We can also observe the helium abundance in other stars. We always find, no matter how many stars we look at, that all stars have a lot of helium in them, never less than 23-24%. That implies the helium existed before the star was formed, and Big Bang models predict that helium abundance. It also implies that stars make the other elements through nuclear fusion and when they explode as supernova. We can also study this process by studying many stars and see how their chemical composition is as a function of age, or what materials are brought up to the surface of a star that were made inside the nucleus. Finally, in exploding stars we the formation of heavy elements through the radiation they emit.
Some concluding comments
of this first section:
The book goes
into more detail on nuclear fusion. The key is that stars are very
hot in the center, so hot that matter is compressed into other matter
(hydrogen gas in particular) and in that process hydrogen is
converted into helium and a lot of energy is released since some mass
is converted into energy (the helium that forms has less mass than
the 4 hydrogen nuclei (protons) that went into it). Einstein
predicted that mass and energy are equivalent, and can be converted
into one another. The mass difference between the 4 hydrogen nuclei
and the helium nucleus is only 0.7%, yet this is enough to produce
enormous amounts of energy and allow the sun to shine for 10 billion
years. The energy is equal to (mass difference) * (speed of light
squared), the famous equation E= mc2.
Billions of hydrogen nuclei are converted into helium and energy all
the time in the sun.
The authors discuss how
galaxies, stars and planets can form from contracting gas clouds.

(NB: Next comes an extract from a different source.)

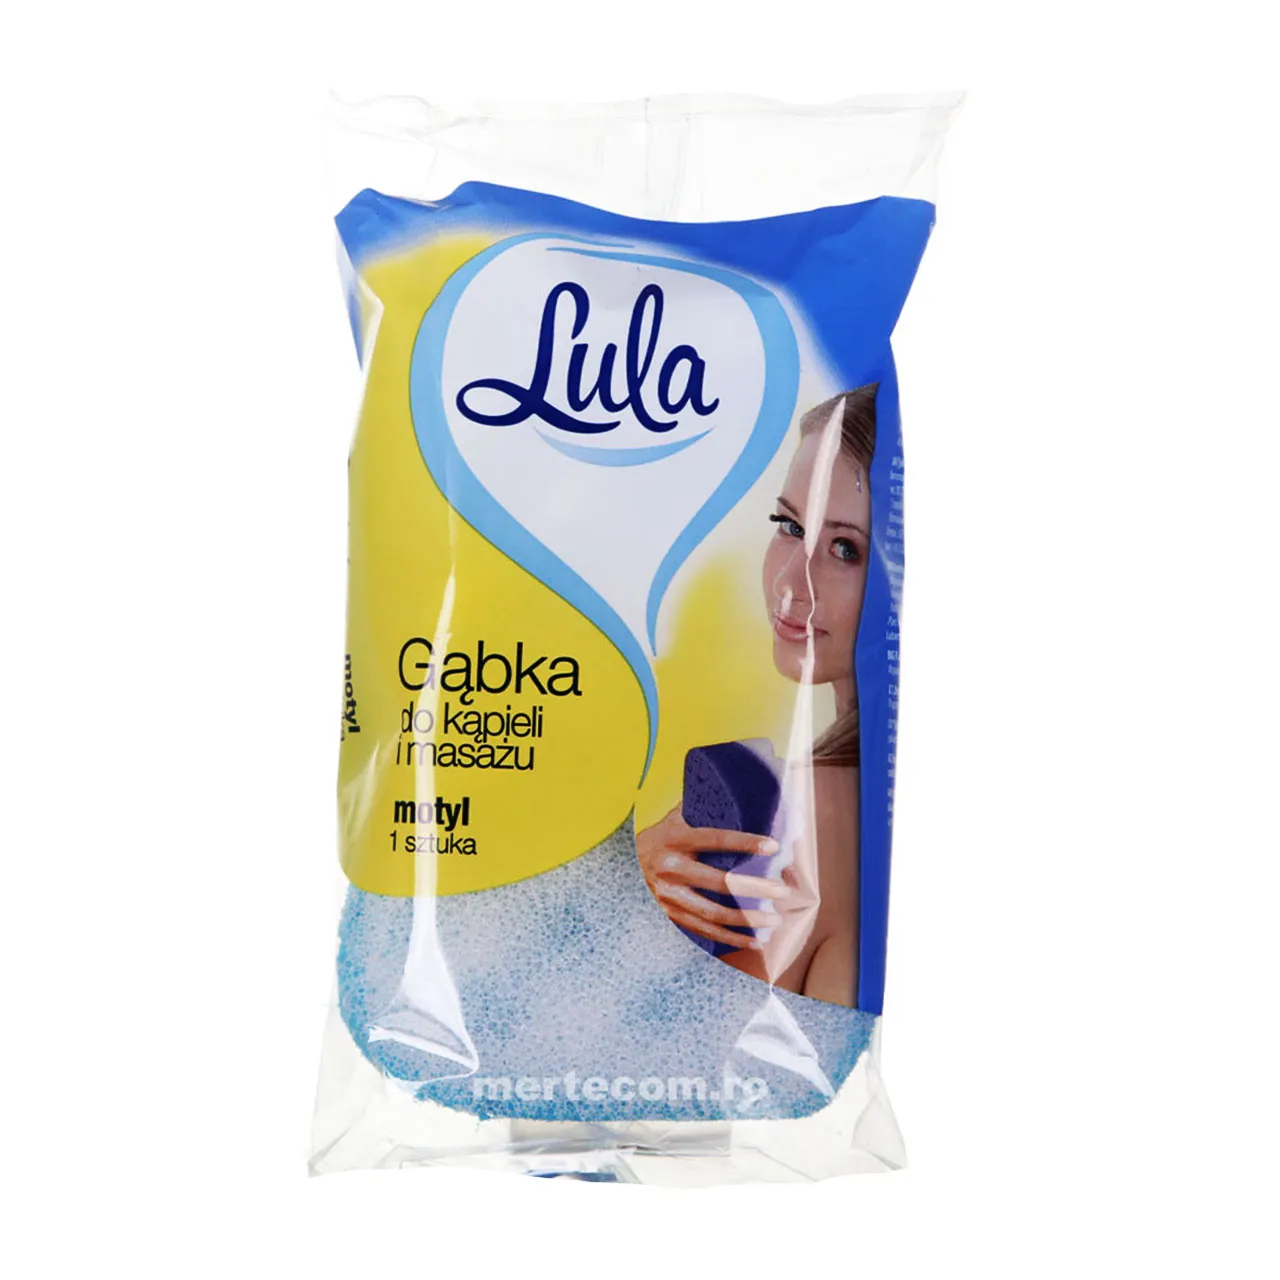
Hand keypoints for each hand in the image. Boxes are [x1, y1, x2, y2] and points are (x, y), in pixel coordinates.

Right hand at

Make sure you understand the difference between a
"galaxy", a "star" and a "planet".
In
general, planets orbit around stars, and stars are so massive that
they generate their own visible and other light through a process
called "nuclear fusion" in the core. A planet has not
enough mass to have nuclear fusion in its center (it is not hot
enough there). We will see later-on that there are intermediate
objects that astronomers call "brown
dwarfs" which are stars that are too
massive to be called a planet yet did not have enough mass to sustain
nuclear fusion of hydrogen gas in their cores.
We observe
contracting gas clouds and new stars forming in many places in our
Milky Way. The most famous place perhaps is in the Orion Nebula,
which you can see on a dark night with no city lights and no moon
light with the naked eye (and spectacularly well with binoculars) in
the sword of the constellation Orion. We see dust disks around new
stars that are forming, and it is likely that the dust disks are the
first stage towards formation of planets.
The process of
planet formation is discussed in some detail. We distinguish rocky
planets (we call them "terrestrial
planets" in the solar system) from
"jovian planets" which
are like Jupiter, hence large gas spheres. The terrestrial planets
are found closer to the Sun than the Jovian planets, which has likely
to do with how they formed. We will get back to differences between
the two.
Questions
1. What is the difference between nuclear fusion and nuclear fission? Give an example of each.
2.
If our Sun would have been as old as the Universe, what would we
expect about its planets?
a. No changes from current situation
necessarily.
b. If the Sun still had planets, they were most likely all giant planets
c. It probably would have no planets at all.
d. We will never be able to find out.
3. Regarding nuclear fusion in the Sun, which of the following is correct?
a. The hydrogen in the center of the Sun is converted to He, some mass is lost in the process.
b. All the hydrogen in the Sun will be converted to Helium and then the Sun runs out of energy.
c. All the hydrogen in the Sun is converted to energy, following, E= mc2, and is essentially gone as matter.
d. The Sun produces energy through nuclear fusion but no mass is lost.